We practice our weekly words in word work each day. We don't always do paper pencil activities so I will share a few of our favorite additional activities below.  These options are not all available at the same time, I pick a few each week.
 This easel and magnetic letters are out every week.  They are a tad noisy but the children enjoy building their words on the easel.

 We also have these boards and this amazing set of letters from Lakeshore Learning.  I love that they are sorted already and that the vowels are red.  This is something I pull out here and there.

 I'm not even sure what you call these boards but we love to write on them and erase our work.  These are also from Lakeshore.  I have these out all of the time as well.

 My students LOVE dry erase markers & boards.  They come in great colors now and it is fun for them to write the phonemic pattern in a different color to really highlight it.

I bought these stamps for something at home and only used them once.  They are perfect for Playdough letter stamping.  WAAAY better than ink!  I usually pull these out during the holidays when they have fun small Playdough colors out.

These little chalk boards are made for our handwriting program but we use them in word work too!  Colorful chalk is fun as well.

 My kiddos love smelly markers.  I won these Mr. Sketch goodies at a teacher conference and immediately knew where I was going to put them.  The only warning I have is that they are permanent and can make a mess on your table.

 I'm not even sure where these linking letters came from but they are fun to put together.  
Warning~ a tad on the noisy side.

 Sand trays were introduced to me as a great tactile, hands-on activity to build sound letter fluency.  The kids love working on these trays.

 Have you ever painted with a q-tip?  They are perfect because they are disposable and not messy at all.  I let the kids use the lids to make the words using a dotted pattern. These little bottles are perfect.  Plus, they are washable.

These chalkboards are perfect to do water painting as well.  Work on fine motor skills and practice you words at the same time. BONUS~no mess

These boards are super fun and a cheap tool to use in word work.  I bought them at Michaels many years ago.  If you put them under paper and write the words with crayons, it makes the words bumpy.
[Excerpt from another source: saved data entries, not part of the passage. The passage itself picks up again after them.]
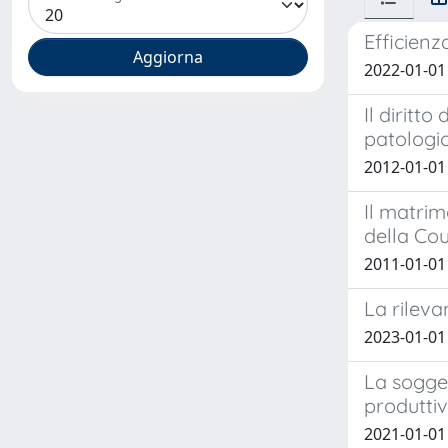
Efficienz
2022-01-01
Il diritto
patologi
2012-01-01 
Il matrim
della Cou
2011-01-01
La rileva
2023-01-01
La sogget
produttiv
2021-01-0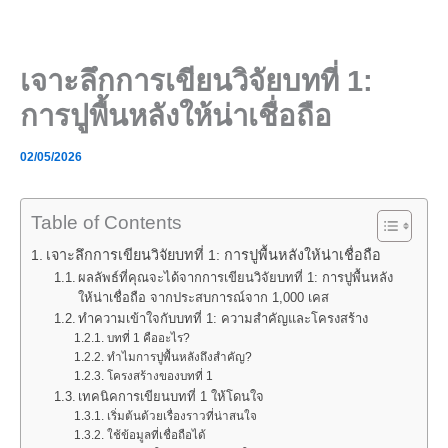
Skip
to
content
เจาะลึกการเขียนวิจัยบทที่ 1:
การปูพื้นหลังให้น่าเชื่อถือ
02/05/2026
Table of Contents
เจาะลึกการเขียนวิจัยบทที่ 1: การปูพื้นหลังให้น่าเชื่อถือ
ผลลัพธ์ที่คุณจะได้จากการเขียนวิจัยบทที่ 1: การปูพื้นหลัง
ให้น่าเชื่อถือ จากประสบการณ์จาก 1,000 เคส
ทำความเข้าใจกับบทที่ 1: ความสำคัญและโครงสร้าง
บทที่ 1 คืออะไร?
ทำไมการปูพื้นหลังถึงสำคัญ?
โครงสร้างของบทที่ 1
เทคนิคการเขียนบทที่ 1 ให้โดนใจ
เริ่มต้นด้วยเรื่องราวที่น่าสนใจ
ใช้ข้อมูลที่เชื่อถือได้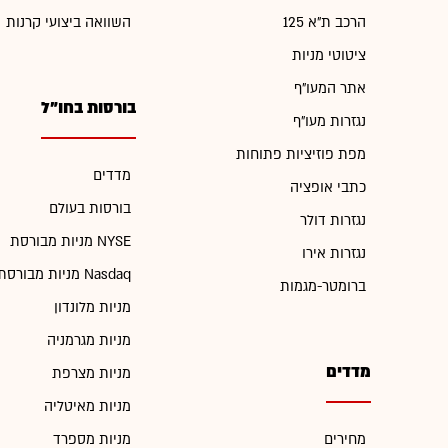
הרכב ת"א 125
השוואה ביצועי קרנות
ציטוטי מניות
אתר המעו"ף
בורסות בחו"ל
נגזרות מעו"ף
מפת פוזיציות פתוחות
מדדים
כתבי אופציה
בורסות בעולם
נגזרות דולר
מניות מבורסת NYSE
נגזרות אירו
מניות מבורסת Nasdaq
ברומטר-מגמות
מניות מלונדון
מניות מגרמניה
מדדים
מניות מצרפת
מניות מאיטליה
מחירים
מניות מספרד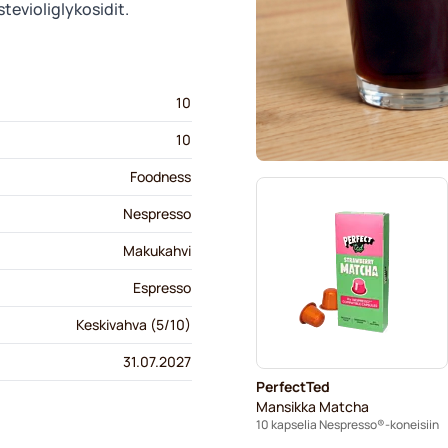
tevioliglykosidit.
10
10
Foodness
Nespresso
Makukahvi
Espresso
Keskivahva (5/10)
31.07.2027
PerfectTed
Mansikka Matcha
10 kapselia Nespresso®-koneisiin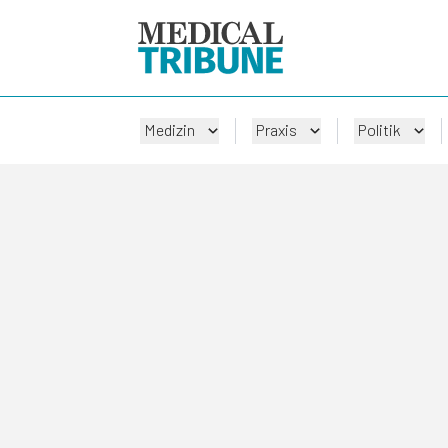
Medizin
Praxis
Politik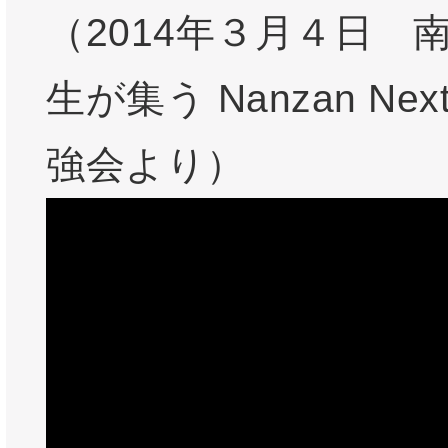
（2014年３月４日 
生が集う Nanzan Next
強会より）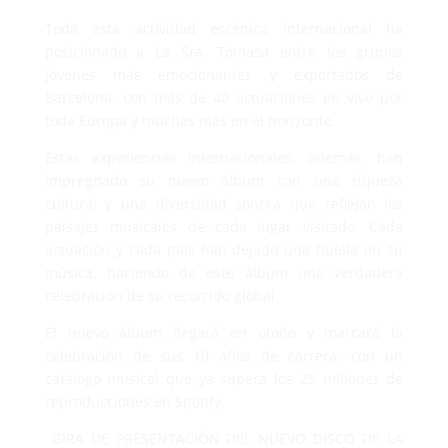
Toda esta actividad escénica internacional ha
posicionado a La Sra. Tomasa entre los grupos
jóvenes más emocionantes y exportados de
Barcelona, con más de 40 actuaciones en vivo por
toda Europa y muchas más en el horizonte.
Estas experiencias internacionales, además, han
impregnado su nuevo álbum con una riqueza
cultural y una diversidad sonora que reflejan los
paisajes musicales de cada lugar visitado. Cada
actuación y cada país han dejado una huella en su
música, haciendo de este álbum una verdadera
celebración de su recorrido global.
El nuevo álbum llegará en otoño y marcará la
celebración de sus 10 años de carrera, con un
catálogo musical que ya supera los 25 millones de
reproducciones en Spotify.
GIRA DE PRESENTACIÓN DEL NUEVO DISCO DE LA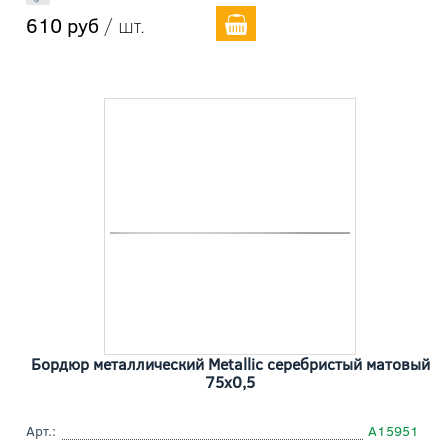
610 руб
/ шт.
Бордюр металлический Metallic серебристый матовый
75x0,5
Арт.:
A15951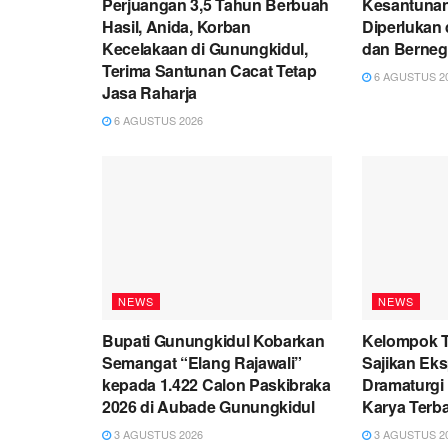
Perjuangan 3,5 Tahun Berbuah
Kesantuna
Hasil, Anida, Korban
Diperlukan
Kecelakaan di Gunungkidul,
dan Berneg
Terima Santunan Cacat Tetap
6 AGUSTUS 2
Jasa Raharja
6 AGUSTUS 2026
NEWS
NEWS
Bupati Gunungkidul Kobarkan
Kelompok T
Semangat “Elang Rajawali”
Sajikan Ek
kepada 1.422 Calon Paskibraka
Dramaturgi 
2026 di Aubade Gunungkidul
Karya Terba
3 AGUSTUS 2026
3 AGUSTUS 2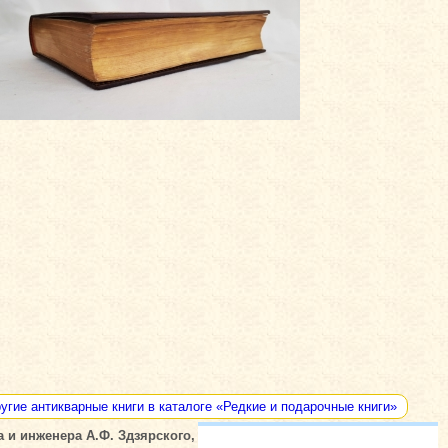
угие антикварные книги в каталоге «Редкие и подарочные книги»
и инженера А.Ф. Здзярского, С.-Петербург. "Товарищество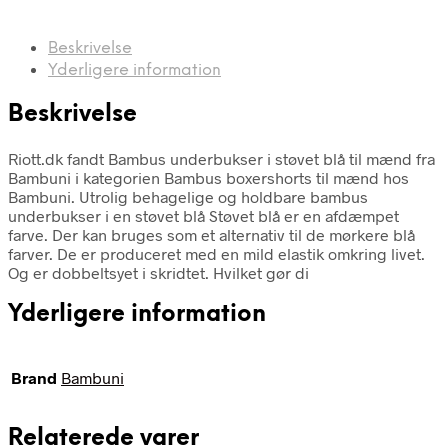
Beskrivelse
Yderligere information
Beskrivelse
Riott.dk fandt Bambus underbukser i støvet blå til mænd fra
Bambuni i kategorien Bambus boxershorts til mænd hos
Bambuni. Utrolig behagelige og holdbare bambus
underbukser i en støvet blå Støvet blå er en afdæmpet
farve. Der kan bruges som et alternativ til de mørkere blå
farver. De er produceret med en mild elastik omkring livet.
Og er dobbeltsyet i skridtet. Hvilket gør di
Yderligere information
Brand
Bambuni
Relaterede varer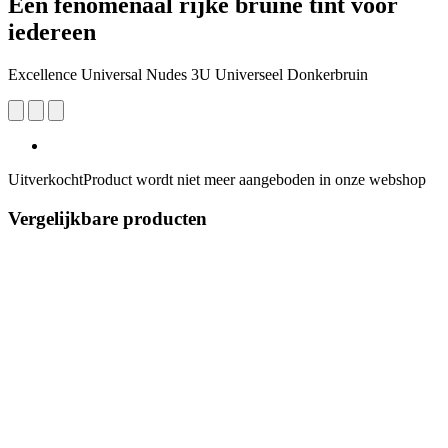
Een fenomenaal rijke bruine tint voor
iedereen
Excellence Universal Nudes 3U Universeel Donkerbruin
Uitverkocht
Product wordt niet meer aangeboden in onze webshop
Vergelijkbare producten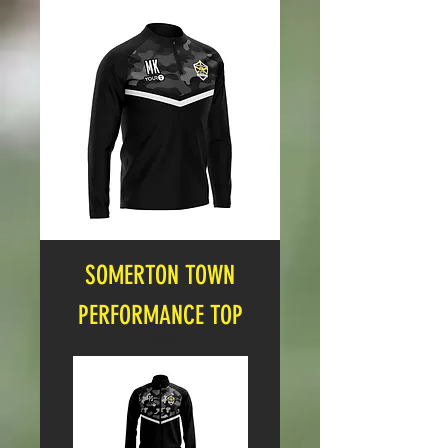
SOMERTON TOWN
PERFORMANCE TOP
Cena
16,99 GBP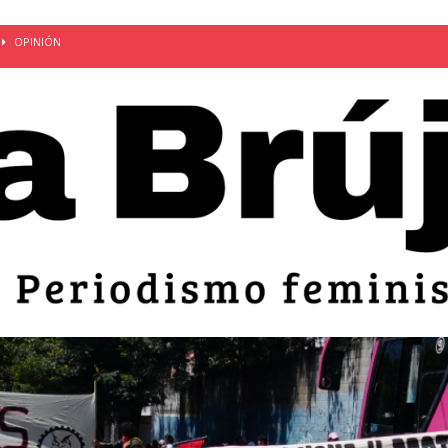
OPINIÓN
van: día de la madre bajo el régimen de excepción
CUERPO Y
ción de embarazos en niñas y adolescentes desaparece del territorio
an el 51 aniversario de la masacre de 1975 y denuncian el
LIDAD
bertad provisional de Sandra Leticia Hernández: víctima del régimen de
ACTUALIDAD
an por mujeres en sus fórmulas presidenciales para 2027
alló el Estado
OPINIÓN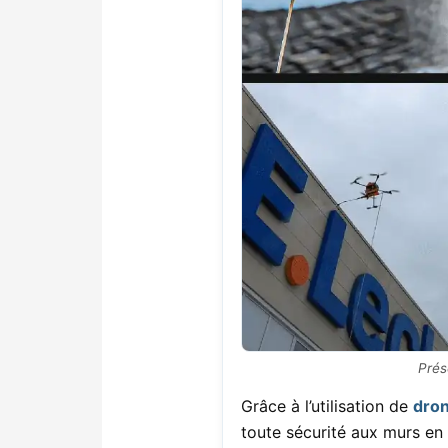
Prés
Grâce à l’utilisation de
dron
toute sécurité aux murs en 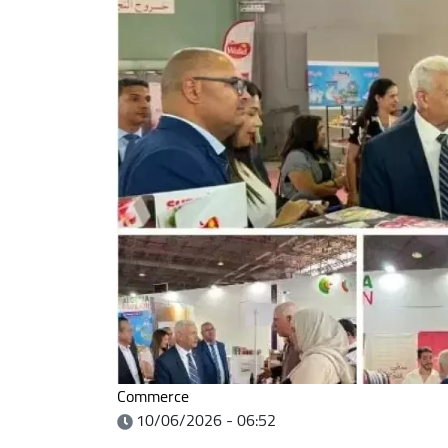
Commerce
10/06/2026 - 06:52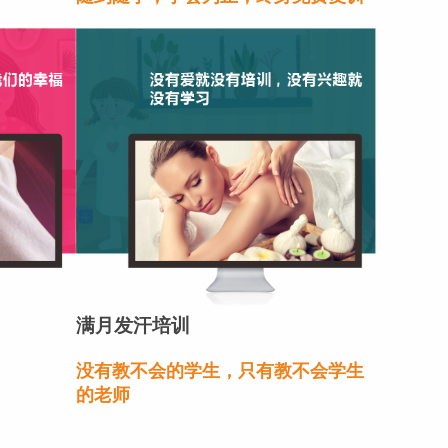
满月发汗培训
没有教不会的学生，只有教不会学生
的老师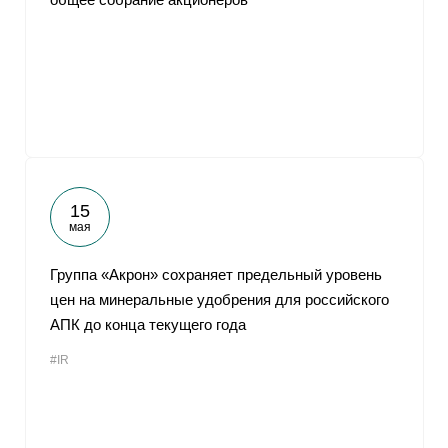
15
мая
Группа «Акрон» сохраняет предельный уровень
цен на минеральные удобрения для российского
АПК до конца текущего года
#IR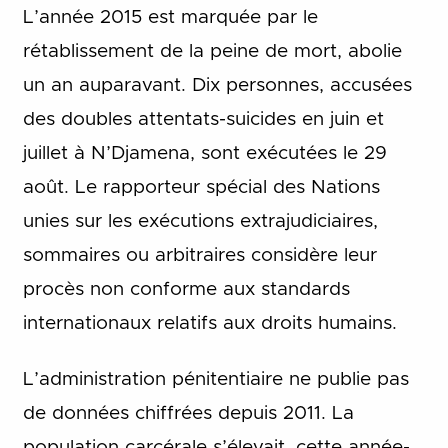
L’année 2015 est marquée par le
rétablissement de la peine de mort, abolie
un an auparavant. Dix personnes, accusées
des doubles attentats-suicides en juin et
juillet à N’Djamena, sont exécutées le 29
août. Le rapporteur spécial des Nations
unies sur les exécutions extrajudiciaires,
sommaires ou arbitraires considère leur
procès non conforme aux standards
internationaux relatifs aux droits humains.
L’administration pénitentiaire ne publie pas
de données chiffrées depuis 2011. La
population carcérale s’élevait, cette année-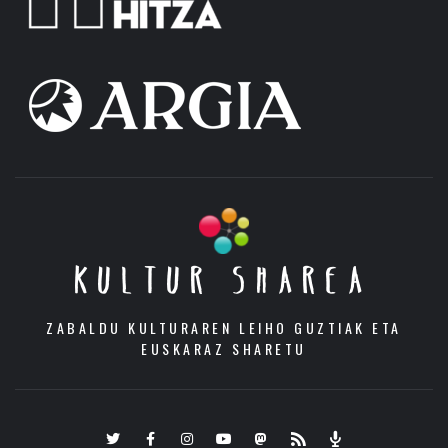
KULTUR SHAREA
ZABALDU KULTURAREN LEIHO GUZTIAK ETA
EUSKARAZ SHARETU
Twitter
Facebook
Instagram
Youtube
Mastodon.eus
RSS
Podcast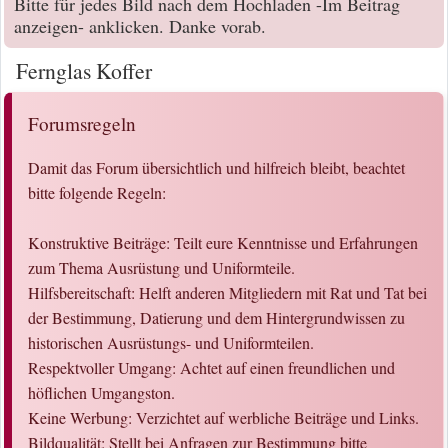
Bitte für jedes Bild nach dem Hochladen -Im Beitrag
anzeigen- anklicken. Danke vorab.
Fernglas Koffer
Forumsregeln
Damit das Forum übersichtlich und hilfreich bleibt, beachtet
bitte folgende Regeln:
Konstruktive Beiträge: Teilt eure Kenntnisse und Erfahrungen
zum Thema Ausrüstung und Uniformteile.
Hilfsbereitschaft: Helft anderen Mitgliedern mit Rat und Tat bei
der Bestimmung, Datierung und dem Hintergrundwissen zu
historischen Ausrüstungs- und Uniformteilen.
Respektvoller Umgang: Achtet auf einen freundlichen und
höflichen Umgangston.
Keine Werbung: Verzichtet auf werbliche Beiträge und Links.
Bildqualität: Stellt bei Anfragen zur Bestimmung bitte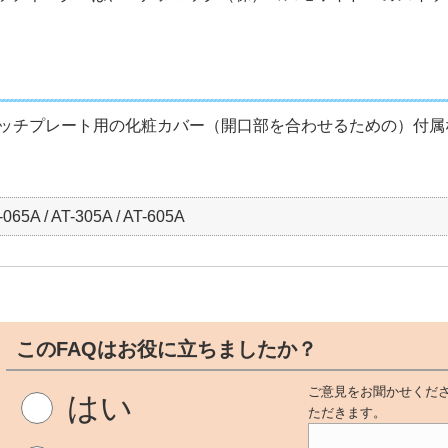
ッチプレート用の化粧カバー（開口部を合わせるための）付属
-065A / AT-305A / AT-605A
このFAQはお役に立ちましたか？
ご意見をお聞かせくださ
はい
ただきます。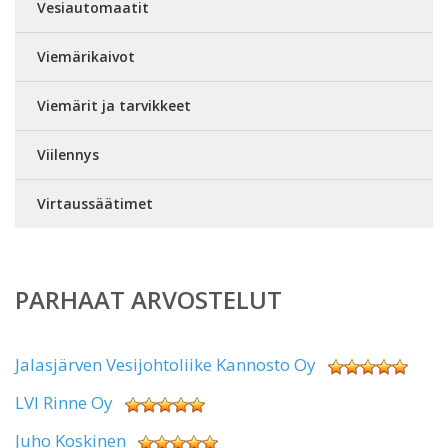
Vesiautomaatit
Viemärikaivot
Viemärit ja tarvikkeet
Viilennys
Virtaussäätimet
PARHAAT ARVOSTELUT
Jalasjärven Vesijohtoliike Kannosto Oy
LVI Rinne Oy
Juho Koskinen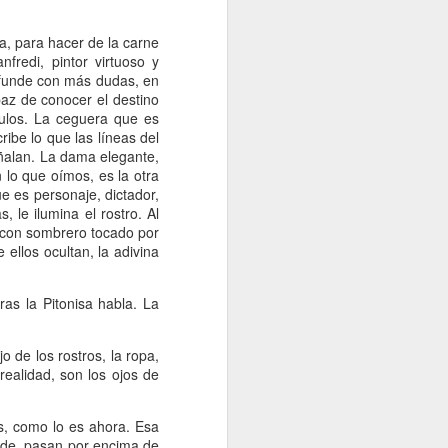
Un cavaliere della patria
JAN
13
Por Sonia Novello
ia, para hacer de la carne
nfredi, pintor virtuoso y
“Ser abofeteado teniendo las
onfunde con más dudas, en
manos atadas detrás de la
paz de conocer el destino
espalda
culos. La ceguera que es
ibe lo que las líneas del
es algo que no le deseo a nadie”.
eñalan. La dama elegante,
 lo que oímos, es la otra
Amadeo Novello. Diario de guerra.
ue es personaje, dictador,
, le ilumina el rostro. Al
Su primera fuga fue una noche
 con sombrero tocado por
estrellada. Cuenta que avanzaban
 ellos ocultan, la adivina
arrastrándose por tierra solo
cuando las nubes tapaban la luna.
as la Pitonisa habla. La
Es que esta iluminaba demasiado
el borde de la carretera de
pedregullo llena de barro y de
o de los rostros, la ropa,
pozos de la zona de montaña por
realidad, son los ojos de
la que se desplazaban, bajo el
cielo de Yugoslavia.
s, como lo es ahora. Esa
nde, pasan por encima de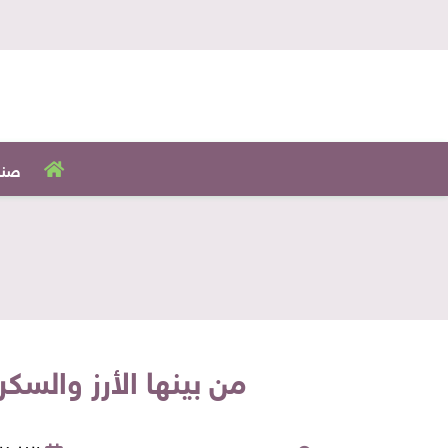
صنا
من بينها الأرز والسكر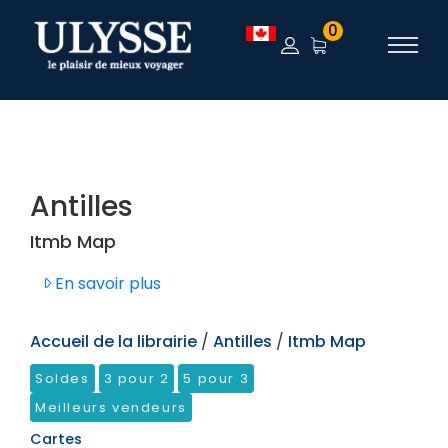
TEST
0
Antilles
Itmb Map
En savoir plus
Accueil de la librairie
/
Antilles
/
Itmb Map
Soldes
3 pour 2
5 pour 3
Meilleurs vendeurs
Cartes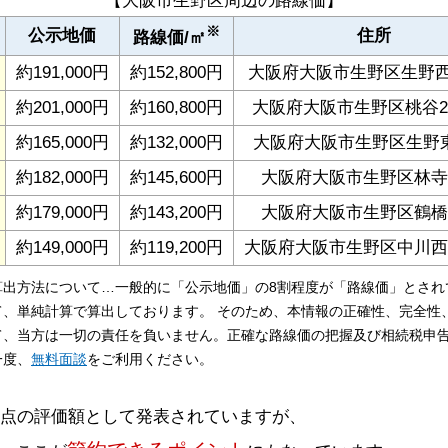
【大阪市生野区周辺の路線価】
※
公示地価
住所
路線価/㎡
約191,000円
約152,800円
大阪府大阪市生野区生野西1-
約201,000円
約160,800円
大阪府大阪市生野区桃谷2-1
約165,000円
約132,000円
大阪府大阪市生野区生野東3
約182,000円
約145,600円
大阪府大阪市生野区林寺4-
約179,000円
約143,200円
大阪府大阪市生野区鶴橋3-
約149,000円
約119,200円
大阪府大阪市生野区中川西2-
算出方法について…一般的に「公示地価」の8割程度が「路線価」とされ
て、単純計算で算出しております。 そのため、本情報の正確性、完全性
て、当方は一切の責任を負いません。正確な路線価の把握及び相続税申
一度、
無料面談
をご利用ください。
時点の評価額として発表されていますが、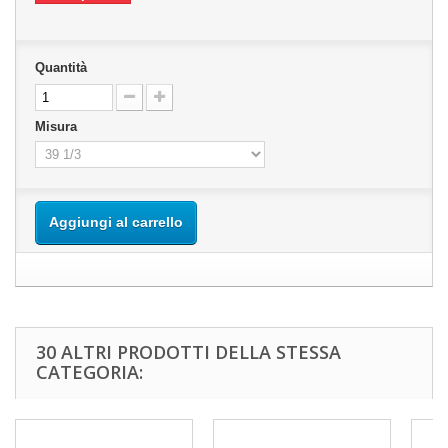
Quantità
Misura
Aggiungi al carrello
30 ALTRI PRODOTTI DELLA STESSA
CATEGORIA: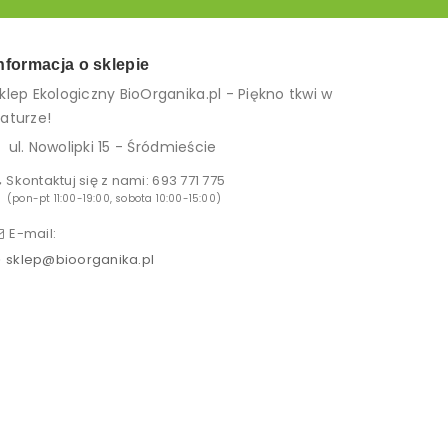
nformacja o sklepie
klep Ekologiczny BioOrganika.pl - Piękno tkwi w
aturze!
ul. Nowolipki 15 - Śródmieście
Skontaktuj się z nami:
693 771 775
(pon-pt 11:00-19:00, sobota 10:00-15:00)
E-mail:
sklep@bioorganika.pl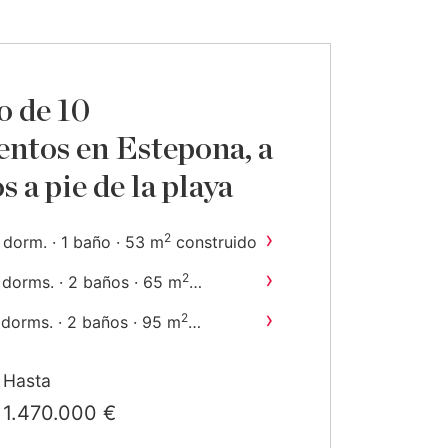
 de 10
ntos en Estepona, a
 a pie de la playa
›
2
 dorm. · 1 baño · 53 m
construido
›
2
 dorms. · 2 baños · 65 m
onstruido
›
2
 dorms. · 2 baños · 95 m
onstruido
›
2
2 dorms. · 2 baños · 75 m
Hasta
construido
1.470.000 €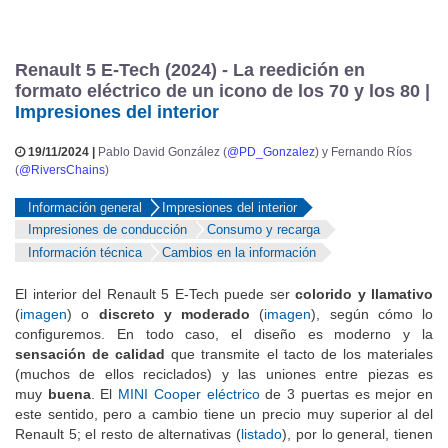
Renault 5 E-Tech (2024) - La reedición en
formato eléctrico de un icono de los 70 y los 80 |
Impresiones del interior
19/11/2024 |
Pablo David González (
@PD_Gonzalez
) y Fernando Ríos
(
@RiversChains
)
Información general
Impresiones del interior
Impresiones de conducción
Consumo y recarga
Información técnica
Cambios en la información
El interior del Renault 5 E-Tech puede ser
colorido y llamativo
(
imagen
) o
discreto y moderado
(
imagen
), según cómo lo
configuremos. En todo caso, el diseño es moderno y la
sensación de calidad
que transmite el tacto de los materiales
(muchos de ellos reciclados) y las uniones entre piezas es
muy
buena
. El
MINI Cooper eléctrico
de 3 puertas es mejor en
este sentido, pero a cambio tiene un precio muy superior al del
Renault 5; el resto de alternativas (
listado
), por lo general, tienen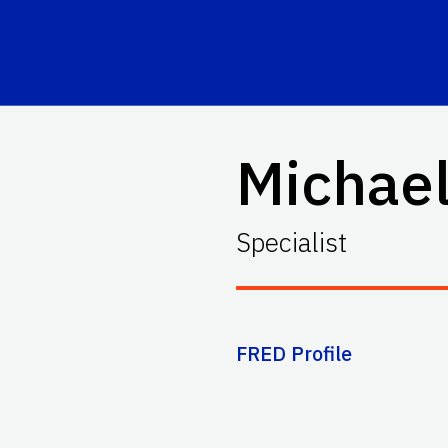
Michael
Specialist
FRED Profile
Then you can use your finger to go over the word, which is now bumpy, and practice spelling it.

Another fun find I received at a teacher/blogger meet up are these Kwik Stix.  They are paint in a glue stick.  When we use these, we use larger paper because they write pretty large.  They dry fairly quickly so I can send them home that day.

 The classroom I moved into had tons of these Bingo dotters.  If you use large paper, students can dot out their words.

Wikki Stix are a fun way to build words.  I have a surplus of these in my room because my triplets used to make things with them.  As soon as they were done with them, I brought them to my classroom to use.  

 Highlighters are a big favorite in my room.  We use them daily during class with guided instruction.  When they get to use them independently during word work, it is a big bonus.  Simple but effective.

Word work is a favorite in my room, one other activity that is not pictured but I must share is shaving cream.  This is a great way to clean your tables too.  Just put a little dab out and they go to town.  
I would love to hear any ideas you may have, I'm always looking for new ones.  

Thanks for checking out our Spelling/Work Work activities.
As always..
Love what you do, and do what you love.